Убить человека за то, что он натравил других людей избить тебя, — это я, возможно, несколько погорячился, но случившееся вывело меня из равновесия. И еще кое-что повлияло на мое решение: после всего, что я увидел и натворил в России, я меньше чем прежде ценил человеческую жизнь. В том числе и свою собственную. Не то чтобы я был таким уж истовым квакером — я и в мирное время убил нескольких человек, хотя удовольствия мне это, клянусь, не доставило. В первый раз, конечно, тяжело, но во второй — убивать уже легче. Пусть даже и священника.

Разобравшись с вопросом, кому мстить, я занялся вопросом — когда и как. Размышления на эту тему привели меня к выводу: если мне удастся убить отца Готовину, то очень бы неплохо потом слинять на какое-то время из Мюнхена. А может, и навсегда. Так, на всякий случай, не то его дружки из «Товарищества», любители отрубать пальцы, пожалуй, сложат два и два и получат в сумме — меня. Решение же проблемы, куда сбежать, подсказал мне доктор Хенкель.

Высоченного, как фонарный столб, Хенкеля отличали седой армейский бобрик и нос размером с эполету французского генерала. В молочно-голубых глазах чернели карандашными остриями точечки зрачков. Точь-в-точь две икринки на блюдечках мейсенского фарфора.

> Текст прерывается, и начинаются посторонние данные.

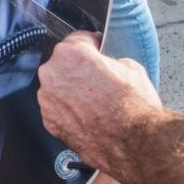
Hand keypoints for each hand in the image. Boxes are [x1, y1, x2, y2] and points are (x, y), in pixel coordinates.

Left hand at [37, 32, 163, 171]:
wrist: (136, 145)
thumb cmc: (135, 108)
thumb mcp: (130, 66)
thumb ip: (108, 60)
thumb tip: (106, 63)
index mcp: (71, 54)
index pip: (78, 39)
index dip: (92, 44)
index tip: (96, 48)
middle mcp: (52, 75)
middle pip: (63, 63)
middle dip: (79, 68)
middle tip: (99, 78)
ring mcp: (48, 100)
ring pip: (58, 86)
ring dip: (72, 90)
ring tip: (96, 101)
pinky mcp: (49, 122)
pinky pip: (57, 108)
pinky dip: (69, 110)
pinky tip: (89, 115)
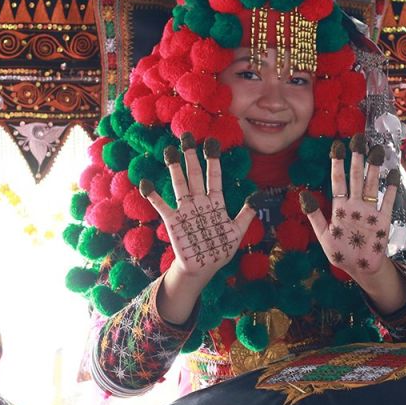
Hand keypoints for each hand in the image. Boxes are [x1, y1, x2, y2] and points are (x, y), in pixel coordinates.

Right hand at [140, 134, 255, 284]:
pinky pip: (161, 205)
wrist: (202, 268)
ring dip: (175, 167)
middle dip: (192, 155)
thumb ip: (247, 214)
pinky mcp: (173, 221)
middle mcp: (199, 202)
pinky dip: (153, 195)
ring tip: (170, 150)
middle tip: (187, 136)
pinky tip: (146, 182)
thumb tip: (259, 195)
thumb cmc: (219, 249)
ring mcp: (185, 210)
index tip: (211, 142)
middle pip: (195, 174)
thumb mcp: (237, 232)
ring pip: (179, 184)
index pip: (215, 177)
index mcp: (215, 202)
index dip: (213, 161)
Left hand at [303, 134, 404, 293]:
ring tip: (376, 150)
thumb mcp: (323, 235)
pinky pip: (387, 201)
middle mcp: (355, 205)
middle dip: (356, 158)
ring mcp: (369, 211)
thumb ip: (315, 215)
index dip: (337, 164)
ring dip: (373, 168)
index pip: (337, 181)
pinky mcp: (383, 221)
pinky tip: (392, 173)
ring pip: (371, 184)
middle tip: (358, 138)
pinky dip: (389, 188)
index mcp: (339, 208)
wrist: (361, 270)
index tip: (336, 146)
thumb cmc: (340, 253)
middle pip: (355, 177)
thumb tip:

Лоб его прорезала морщина, глубокая, как наезженная колея, а подбородок — из-за ямочки — походил на эмблему «фольксвагена». Величественное, властное лицо, великолепно смотревшееся бы у бронзового герцога пятнадцатого столетия верхом на коне, отлитого из расплавленных пушек и установленного перед дворцом с обширными пыточными подвалами. Его очки в стальной оправе чаще всего располагались на лбу, редко когда на носу, а на шее болтался ключ от медицинских шкафчиков в палатах — в государственном госпитале часто крали наркотики. Был доктор загорелым и подтянутым, что неудивительно: у него имелось шале под Гармиш-Партенкирхеном, и он почти каждый уик-энд отправлялся туда — лазить по холмам летом и ходить на лыжах зимой.